Verzadiging van het wegennet en fileleed vragen een dringende aanpak. Ruimtelijke oplossingen kunnen evenwel slechts op lange termijn een oplossing bieden. Daarbij ligt in de plannen van de Vlaamse regering momenteel de nadruk op knooppunten, hoewel Nederlandse ervaringen leren dat eerder dient ingezet te worden op netwerken van collectieve vervoerspunten. Dat brengt ons ook bij het feit dat spoorwegmobiliteit een federale aangelegenheid is, waar Vlaanderen weinig greep op heeft. Bij het herdenken van het vervoersnet vormen de shift van vrachtvervoer naar water en spoor, alsook de uitbouw van fietsinfrastructuur belangrijke hefbomen voor een vlottere mobiliteit.
Voorts zijn bijkomende investeringen nodig in de zogenaamde 'missing links' op het vlak van wegen-, water- en tramwerken. De Vlaamse overheid moet vermijden dat de realisatie van projecten steeds opnieuw wordt uitgesteld. Daarom lijkt het noodzakelijk dat na een onderzoeks- en consultatiefase van 4 jaar de regering en parlement kunnen beslissen over het al dan niet goedkeuren van grotere projecten. Momenteel vormen aanslepende discussies vaak een ernstige belemmering.

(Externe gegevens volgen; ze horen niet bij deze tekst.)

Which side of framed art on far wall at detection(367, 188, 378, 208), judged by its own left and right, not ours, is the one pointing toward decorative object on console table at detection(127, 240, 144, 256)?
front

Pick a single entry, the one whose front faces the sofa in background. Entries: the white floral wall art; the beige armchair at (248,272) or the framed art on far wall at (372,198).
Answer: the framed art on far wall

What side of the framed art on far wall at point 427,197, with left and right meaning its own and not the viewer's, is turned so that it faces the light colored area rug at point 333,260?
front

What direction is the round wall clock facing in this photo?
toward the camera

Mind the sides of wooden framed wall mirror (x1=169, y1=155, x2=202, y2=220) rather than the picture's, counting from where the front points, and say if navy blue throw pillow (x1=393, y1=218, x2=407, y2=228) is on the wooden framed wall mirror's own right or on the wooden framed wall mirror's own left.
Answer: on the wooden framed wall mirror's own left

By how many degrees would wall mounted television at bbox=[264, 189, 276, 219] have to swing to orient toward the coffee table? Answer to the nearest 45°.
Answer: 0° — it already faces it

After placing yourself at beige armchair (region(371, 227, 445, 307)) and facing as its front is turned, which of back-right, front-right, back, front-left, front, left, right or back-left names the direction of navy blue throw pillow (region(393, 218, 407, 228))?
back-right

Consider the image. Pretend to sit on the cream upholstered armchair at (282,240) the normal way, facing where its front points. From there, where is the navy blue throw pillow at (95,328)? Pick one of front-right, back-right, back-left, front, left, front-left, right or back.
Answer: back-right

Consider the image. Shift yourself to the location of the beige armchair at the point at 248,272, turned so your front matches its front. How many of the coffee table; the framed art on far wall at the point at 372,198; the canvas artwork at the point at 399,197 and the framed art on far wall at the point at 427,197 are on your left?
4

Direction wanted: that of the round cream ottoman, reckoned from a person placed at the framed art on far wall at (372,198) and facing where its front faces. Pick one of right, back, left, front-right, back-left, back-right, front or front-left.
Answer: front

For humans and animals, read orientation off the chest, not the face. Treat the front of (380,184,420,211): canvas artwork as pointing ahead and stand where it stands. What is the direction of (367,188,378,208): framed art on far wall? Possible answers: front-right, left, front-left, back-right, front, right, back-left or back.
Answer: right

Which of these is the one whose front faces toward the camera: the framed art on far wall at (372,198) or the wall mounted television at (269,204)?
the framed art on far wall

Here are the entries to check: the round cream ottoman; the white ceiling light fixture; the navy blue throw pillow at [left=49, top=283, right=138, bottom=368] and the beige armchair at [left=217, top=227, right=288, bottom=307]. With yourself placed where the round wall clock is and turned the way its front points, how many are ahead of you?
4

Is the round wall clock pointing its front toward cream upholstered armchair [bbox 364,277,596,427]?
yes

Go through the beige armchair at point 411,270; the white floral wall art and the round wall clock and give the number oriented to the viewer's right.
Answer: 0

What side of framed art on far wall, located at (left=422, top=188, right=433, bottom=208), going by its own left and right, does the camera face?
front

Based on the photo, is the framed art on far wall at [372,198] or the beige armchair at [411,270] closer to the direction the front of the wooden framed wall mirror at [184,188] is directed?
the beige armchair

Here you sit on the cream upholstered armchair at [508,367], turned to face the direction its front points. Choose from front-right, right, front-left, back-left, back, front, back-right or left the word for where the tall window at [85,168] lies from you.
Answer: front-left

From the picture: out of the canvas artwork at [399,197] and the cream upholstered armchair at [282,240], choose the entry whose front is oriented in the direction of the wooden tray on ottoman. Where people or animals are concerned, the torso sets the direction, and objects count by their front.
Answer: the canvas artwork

Verwevenheid ja, maar doordachte aanpak is nodig
Functies zoals wonen, werken, recreatie enz. wil de overheid met haar BRV meer en meer verweven in verdichte kernen. Dat vormt uiteraard een bijkomende uitdaging voor onze mobiliteit: hoe kunnen grotere stromen van goederen en mensen binnen kernen worden opgevangen? Ook kan in specifieke gevallen die verwevenheid niet wenselijk zijn. Niet zozeer voor de dienstensector met zijn kantoorgebouwen, maar wat met industriële activiteiten en andere werkzaamheden die als hinder - lawaai, milieu, geur enz. - kunnen worden ervaren door de buurt? Denk maar aan een betoncentrale die heel moeilijk kan ingepland worden in of naast een woonwijk. Voorts dreigt die verwevenheid van wonen en ondernemen de beschikbare terreinen in verdicht gebied nog een stuk duurder te maken.
Daarnaast maakt het BRV een punt van het schrappen van industrieterreinen en het afbouwen van de voorraad van onbenutte industrieterreinen. Eenmaal geschrapt, kan een industrieterrein niet opnieuw gecreëerd worden. Een toereikende voorraad is evenwel essentieel voor de concurrentiekracht van onze bedrijven. Niet over één nacht ijs gaan en het aanvatten van mobiliteitsstudies om die ijzeren voorraad te valoriseren, lijkt dan ook een noodzaak.
Het is immers onduidelijk welke bedrijfsactiviteiten zich kunnen verweven met bijv. wonen en wat de gevolgen zullen zijn voor de grondprijzen bij het bevriezen van industrieterreinen en van percelen voor wonen. Want dat lijkt een concurrentiestrijd tussen gezinnen en ondernemers te gaan aanzwengelen om de schaarse bouwgronden in verdichte kernen.